Llegó a Nazaret, donde se había criado, y el sábado fue a la sinagoga, como era su costumbre. Se puso de pie para hacer la lectura, y le pasaron el libro del profeta Isaías. Jesús desenrolló el libro y encontró el pasaje donde estaba escrito:
El Espíritu del Señor está sobre mí. El me ha ungido para llevar buenas nuevas a los pobres, para anunciar la libertad a los cautivos, y a los ciegos que pronto van a ver, para despedir libres a los oprimidos y proclamar el año de gracia del Señor.
Jesús entonces enrolló el libro, lo devolvió al ayudante y se sentó, mientras todos los presentes tenían los ojos fijos en él.
Y empezó a decirles: «Hoy les llegan noticias de cómo se cumplen estas palabras proféticas.»
Todos lo aprobaban y se quedaban maravillados, mientras esta proclamación de la gracia de Dios salía de sus labios. Y decían: «¡Pensar que es el hijo de José!»
Jesús les dijo: «Seguramente ustedes me van a recordar el dicho: Médico, cúrate a ti mismo. Realiza también aquí, en tu patria, lo que nos cuentan que hiciste en Cafarnaún.»
Y Jesús añadió: «Ningún profeta es bien recibido en su patria.

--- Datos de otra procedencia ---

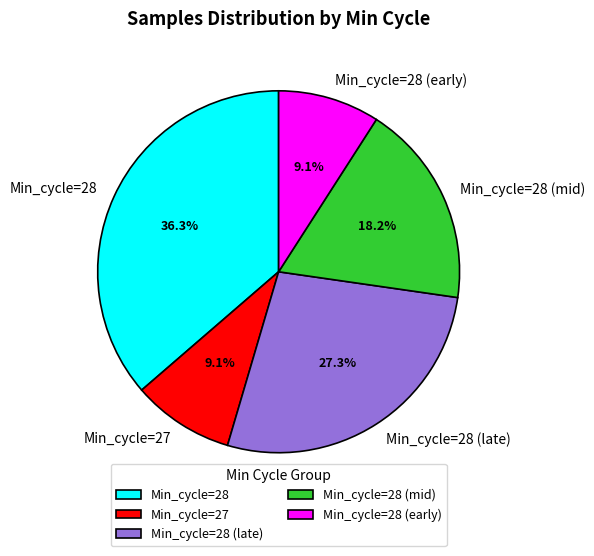

What portion of the pie excludes Min_cycle=28 (late)?

72.7%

En verdad les digo que había muchas viudas en Israel en tiempos de Elías, cuando el cielo retuvo la lluvia durante tres años y medio y un gran hambre asoló a todo el país.
Sin embargo Elías no fue enviado a ninguna de ellas, sino a una mujer de Sarepta, en tierras de Sidón.
También había muchos leprosos en Israel en tiempos del profeta Eliseo, y ninguno de ellos fue curado, sino Naamán, el sirio.»
Todos en la sinagoga se indignaron al escuchar estas palabras;
se levantaron y lo empujaron fuera del pueblo, llevándolo hacia un barranco del cerro sobre el que está construido el pueblo, con intención de arrojarlo desde allí.
Pero Jesús pasó por medio de ellos y siguió su camino.